Cette fable animale, qui pourrait sembler simpliste, ne l'est pas du tout.
Un enfant la prendrait au premier degré, pour ce qu'elle est : des animaux se sont révoltés, ont chassé le fermier, ont pris possession de la ferme et veulent bosser pour leur propre compte.
L'enfer étant pavé de bonnes intentions, si au départ, tout est bien, après quelque temps, ça part en couille puisque les cochons s'arrogent le pouvoir, mais les autres animaux ne s'en rendent pas compte (ou ne veulent pas s'en rendre compte).
L'adulte, lui, lira entre les lignes et y verra (le cas de le dire, puisque l'on parle de cochons) une fable animalière dénonçant le communisme à la Staline ou tout autre régime totalitaire.
Au départ, les intentions sont bonnes puis une certaine élite se dégage, s'arroge des droits (sans les devoirs qui vont avec), des passe-droits, des rations supplémentaires, donne des ordres, considère les autres comme des esclaves, réécrit l'histoire et puisque l'on a réchauffé l'eau doucement, puisque l'on avait une police violente, personne n'a rien senti, personne n'a osé l'ouvrir et ceux qui l'ont ouvert sont morts.
C'est aussi une fable qui parle de toutes les révolutions qui furent confisquées ensuite par certaines personnes qui n'ont eu de cesse, ensuite, de se comporter comme les tyrans qu'ils dénonçaient autrefois et qu'ils avaient renversés, arrivant même à se comporter d'une plus vile manière qu'eux.
J'y ai aussi lu une dénonciation du capitalisme avec la force ouvrière qui est exploitée par une élite intellectuelle et qui malgré qu'elle bosse plus, reçoit de moins en moins de ration alimentaire, tandis que ceux qui ne produisent rien bouffent à s'en faire péter la panse (oui, c'est dit sans les pincettes).
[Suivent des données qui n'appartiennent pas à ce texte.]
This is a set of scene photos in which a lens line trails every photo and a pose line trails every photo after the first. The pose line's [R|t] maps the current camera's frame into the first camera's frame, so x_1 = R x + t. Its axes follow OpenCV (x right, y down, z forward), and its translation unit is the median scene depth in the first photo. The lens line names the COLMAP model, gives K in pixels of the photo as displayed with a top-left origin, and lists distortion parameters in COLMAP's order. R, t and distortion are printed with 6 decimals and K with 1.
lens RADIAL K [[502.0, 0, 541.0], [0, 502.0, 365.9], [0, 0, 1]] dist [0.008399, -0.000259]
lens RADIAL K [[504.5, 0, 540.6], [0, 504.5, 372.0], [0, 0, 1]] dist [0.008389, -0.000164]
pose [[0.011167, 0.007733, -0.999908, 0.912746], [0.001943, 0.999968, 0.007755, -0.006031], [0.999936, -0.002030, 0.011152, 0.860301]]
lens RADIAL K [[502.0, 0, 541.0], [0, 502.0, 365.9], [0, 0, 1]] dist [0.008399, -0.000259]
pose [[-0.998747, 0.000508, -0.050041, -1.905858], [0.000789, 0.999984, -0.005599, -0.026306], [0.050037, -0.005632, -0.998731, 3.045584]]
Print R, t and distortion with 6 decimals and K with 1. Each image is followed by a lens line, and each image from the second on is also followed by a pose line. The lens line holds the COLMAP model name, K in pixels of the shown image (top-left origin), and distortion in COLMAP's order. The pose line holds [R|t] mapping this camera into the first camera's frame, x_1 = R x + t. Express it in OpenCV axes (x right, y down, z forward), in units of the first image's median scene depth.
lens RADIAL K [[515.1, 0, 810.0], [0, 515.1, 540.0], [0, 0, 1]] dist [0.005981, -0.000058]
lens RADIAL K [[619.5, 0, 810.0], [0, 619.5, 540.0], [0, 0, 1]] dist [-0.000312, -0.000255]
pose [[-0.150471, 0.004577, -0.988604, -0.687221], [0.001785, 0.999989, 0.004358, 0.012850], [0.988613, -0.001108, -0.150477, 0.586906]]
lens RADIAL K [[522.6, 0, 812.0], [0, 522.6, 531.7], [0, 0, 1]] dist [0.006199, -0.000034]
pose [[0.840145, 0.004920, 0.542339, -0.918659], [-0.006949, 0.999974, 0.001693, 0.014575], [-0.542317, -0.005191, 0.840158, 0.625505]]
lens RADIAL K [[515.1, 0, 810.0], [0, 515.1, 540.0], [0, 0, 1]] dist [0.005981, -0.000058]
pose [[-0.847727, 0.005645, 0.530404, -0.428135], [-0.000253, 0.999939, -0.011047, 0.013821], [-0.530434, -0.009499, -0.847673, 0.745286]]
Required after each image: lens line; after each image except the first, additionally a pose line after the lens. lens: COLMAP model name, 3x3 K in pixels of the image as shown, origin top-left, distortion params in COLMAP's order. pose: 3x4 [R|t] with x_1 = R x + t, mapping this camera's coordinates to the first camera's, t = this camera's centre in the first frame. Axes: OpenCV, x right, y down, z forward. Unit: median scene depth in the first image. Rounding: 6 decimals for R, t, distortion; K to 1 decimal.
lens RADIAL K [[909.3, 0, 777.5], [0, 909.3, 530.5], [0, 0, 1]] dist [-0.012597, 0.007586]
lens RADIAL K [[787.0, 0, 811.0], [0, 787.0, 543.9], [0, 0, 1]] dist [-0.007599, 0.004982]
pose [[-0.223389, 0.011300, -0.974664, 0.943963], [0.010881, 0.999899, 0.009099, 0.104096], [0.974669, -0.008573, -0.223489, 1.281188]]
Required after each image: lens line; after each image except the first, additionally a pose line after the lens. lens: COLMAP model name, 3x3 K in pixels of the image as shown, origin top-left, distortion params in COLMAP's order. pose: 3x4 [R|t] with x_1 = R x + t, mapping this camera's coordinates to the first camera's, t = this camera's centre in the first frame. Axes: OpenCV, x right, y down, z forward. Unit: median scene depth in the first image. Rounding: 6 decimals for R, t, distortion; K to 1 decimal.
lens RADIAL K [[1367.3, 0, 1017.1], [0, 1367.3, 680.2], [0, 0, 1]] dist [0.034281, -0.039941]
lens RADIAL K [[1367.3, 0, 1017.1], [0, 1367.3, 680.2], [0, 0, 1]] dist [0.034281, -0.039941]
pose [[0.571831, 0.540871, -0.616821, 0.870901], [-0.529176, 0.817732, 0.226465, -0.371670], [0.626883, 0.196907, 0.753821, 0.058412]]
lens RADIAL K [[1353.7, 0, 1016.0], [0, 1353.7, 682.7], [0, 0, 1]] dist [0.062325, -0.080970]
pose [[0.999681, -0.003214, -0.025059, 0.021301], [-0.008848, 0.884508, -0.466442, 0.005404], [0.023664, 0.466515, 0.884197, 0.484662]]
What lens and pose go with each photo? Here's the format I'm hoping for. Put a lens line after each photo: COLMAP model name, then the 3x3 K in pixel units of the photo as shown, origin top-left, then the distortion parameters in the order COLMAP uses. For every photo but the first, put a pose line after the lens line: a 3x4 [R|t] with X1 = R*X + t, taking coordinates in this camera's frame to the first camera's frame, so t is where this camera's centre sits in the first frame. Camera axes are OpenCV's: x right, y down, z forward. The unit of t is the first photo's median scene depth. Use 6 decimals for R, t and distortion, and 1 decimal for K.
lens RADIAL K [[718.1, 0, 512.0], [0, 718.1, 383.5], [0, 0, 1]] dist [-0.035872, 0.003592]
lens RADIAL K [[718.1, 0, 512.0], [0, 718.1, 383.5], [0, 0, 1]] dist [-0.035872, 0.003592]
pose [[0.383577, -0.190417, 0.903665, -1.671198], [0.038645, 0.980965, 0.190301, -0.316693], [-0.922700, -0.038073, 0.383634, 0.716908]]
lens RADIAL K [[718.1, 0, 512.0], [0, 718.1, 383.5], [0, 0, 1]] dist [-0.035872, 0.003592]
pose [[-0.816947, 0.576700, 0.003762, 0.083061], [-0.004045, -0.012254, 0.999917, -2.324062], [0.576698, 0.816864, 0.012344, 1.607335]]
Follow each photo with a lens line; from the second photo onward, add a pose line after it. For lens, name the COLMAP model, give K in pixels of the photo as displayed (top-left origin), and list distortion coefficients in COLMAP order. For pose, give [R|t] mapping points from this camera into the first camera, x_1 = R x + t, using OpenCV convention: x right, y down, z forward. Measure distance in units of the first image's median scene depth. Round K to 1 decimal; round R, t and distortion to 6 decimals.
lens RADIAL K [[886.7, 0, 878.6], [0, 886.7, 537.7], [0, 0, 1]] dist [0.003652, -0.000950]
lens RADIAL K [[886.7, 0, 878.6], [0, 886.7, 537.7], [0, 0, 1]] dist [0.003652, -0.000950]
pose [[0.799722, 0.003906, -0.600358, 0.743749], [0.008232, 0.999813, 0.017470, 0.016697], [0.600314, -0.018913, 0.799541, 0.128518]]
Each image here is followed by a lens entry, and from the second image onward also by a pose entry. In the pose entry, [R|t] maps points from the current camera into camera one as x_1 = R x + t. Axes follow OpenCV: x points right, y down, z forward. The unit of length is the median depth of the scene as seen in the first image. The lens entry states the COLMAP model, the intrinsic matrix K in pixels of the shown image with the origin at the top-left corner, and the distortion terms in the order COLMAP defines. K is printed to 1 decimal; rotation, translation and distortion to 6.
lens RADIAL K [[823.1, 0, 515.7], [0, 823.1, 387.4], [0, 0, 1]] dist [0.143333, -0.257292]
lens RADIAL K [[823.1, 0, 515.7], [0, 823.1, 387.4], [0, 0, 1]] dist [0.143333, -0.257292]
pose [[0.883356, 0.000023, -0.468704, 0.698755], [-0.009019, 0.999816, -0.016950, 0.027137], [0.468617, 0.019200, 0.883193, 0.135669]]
Travailler plus pour gagner moins !
Puisque les animaux bossent pour eux (qu'ils croient), ils sont prêts à tous les sacrifices, oubliant que ce ne seront pas eux qui tireront les bénéfices de leur force de travail et finalement, ils sont esclaves de quelqu'un, sauf que ce n'est plus du fermier (qui les faisait bosser moins, même si c'était pour son bénef à lui) mais des cochons.
La descente aux enfers commencera doucement pour nos animaux, sans qu'ils ne s'en rendent vraiment compte au départ puisque tout leur est expliqué simplement : c'est pour leur bien ! Et on avale, pardon, et ils avalent. Et puis, ceux qui n'avalent pas n'auront plus jamais l'occasion de remettre en question les ordres du cochon Napoléon, le chef.
Orwell va droit au but et s'inspire aussi des animaux pour leur donner leur caractère propre et habituel : les moutons bêlent ce qu'on leur dit de bêler, les chiens sont agressifs, les chevaux forts, l'âne intelligent… Chacun est parfaitement à sa place dans son rôle et il ne faut pas franchir des fossés pour assimiler les animaux à des humains, vu leur comportement.
Orwell frappe sous la ceinture, ça fait mal, ce petit livre. Il en ressort qu'en fait, tout le monde peut devenir un libérateur, il suffit juste d'être un bon orateur et la foule de moutons suivra !
Mais une fois le premier tyran éliminé, il faut avoir les pieds sur terre pour ne pas virer dictateur soi-même. Pas besoin de franchir des fossés non plus, la frontière est mince et si facilement franchie… Trop facilement…
Ensuite, le reste vient tout seul, un pas après l'autre, une règle après l'autre, une restriction après l'autre.
Une fable intelligente qui démontre que le totalitarisme n'est jamais loin, qu'il se trouve sous nos yeux, partout et pas que dans les états dictatoriaux, les républiques bananières…
Le totalitarisme ne se trouve pas que dans le passé et que ce salopard peut revenir au galop sans que l'on ne s'en rende compte ou alors, trop tard.
La liberté n'est pas un du, ce n'est pas non plus un droit, c'est un devoir. Mais il n'est pas toujours facile de voir le totalitarisme se mettre en place et encore moins de se rebeller contre des autorités toutes puissantes qui peuvent vous broyer comme on écrase une noisette avec l'outil adéquat.
Et puis, il est souvent plus facile de faire semblant de rien, de se raconter des histoires, de laisser couler, de baisser les bras. Parce que s'opposer de manière intelligente, c'est épuisant, dangereux et bien souvent, on est seul.